Beschenkende Leere

Über meine Erfahrungen und Schwierigkeiten mit dem Meditieren habe ich am Montag im Weg-Wort berichtet, insbesondere vom unangenehmen Erleben der inneren Leere, die mir anfänglich viel Mühe und Angst bereitet hatte. Mit der Zeit stieg in mir die Erkenntnis auf, dass mein Verhältnis zu diesen ungreifbaren dunklen Abgründen so einiges über mein Gottesverständnis aussagt.

Denn wer war Gott für mich, wenn mir die Erfahrung der Leere so unerträglich und bedrohlich erschien? Ist Gott einer, der sich von gewissen Orten zurückzieht und mich – und viele andere Menschen – der Verlassenheit und ihrem Schicksal überlässt? Oder ist er zwar da, aber im Hintergrund lauernd, unerkennbar und genau beobachtend, wie ich mich verhalte, mich be- oder gar verurteilend?

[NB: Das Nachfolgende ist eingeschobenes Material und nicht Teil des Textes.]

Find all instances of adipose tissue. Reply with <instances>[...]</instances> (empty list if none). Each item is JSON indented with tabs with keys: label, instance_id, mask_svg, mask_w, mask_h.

Impulse für eine Antwort erhielt ich von unerwarteter Seite, von den Naturwissenschaften, die sich mit dem ganz Grossen und ganz Kleinen befassen, der Astrophysik und der Teilchenforschung. Beide Fachgebiete beschreiben, wie verschwindend gering das Beobachtbare gegenüber dem leeren Raum ist: «Benachbarte» Sterne sind viele Lichtjahre voneinander entfernt. Und stellt man sich die Elektronenhülle eines Atoms auf ein Fussballfeld vergrössert vor, dann wäre der Kern gerade mal so gross wie ein Reiskorn. Je nach Beobachtung können Atomteilchen sogar «verschwinden» und wie Wellen erscheinen.

Sternenhimmel über dem Observatorium von Saint-Barthélemy im Aostatal; Bildquelle: Wikimedia Commons

Aufs Ganze gesehen ist der Leerraum das Vorherrschende, alles Durchdringende und das Wahrnehmbare bloss eine marginale Ausnahme. Gleichwohl sind aus dieser Konstellation wunderbarerweise die Erde, das Leben in seiner Vielfalt und wir selbst entstanden. Ich stelle mir Gott vor wie den leeren Raum, der alles durchwirkt und alles hält, unbegrenzter Ermöglicher und Liebhaberin aller Existenz. Das hat mein Meditieren und die Erfahrung der Leere völlig verwandelt: Ich kann mich ihr nun ohne Angst hingeben und werde manchmal beschenkt mit unerwarteten Inspirationen, die mir aus ihr entgegenkommen.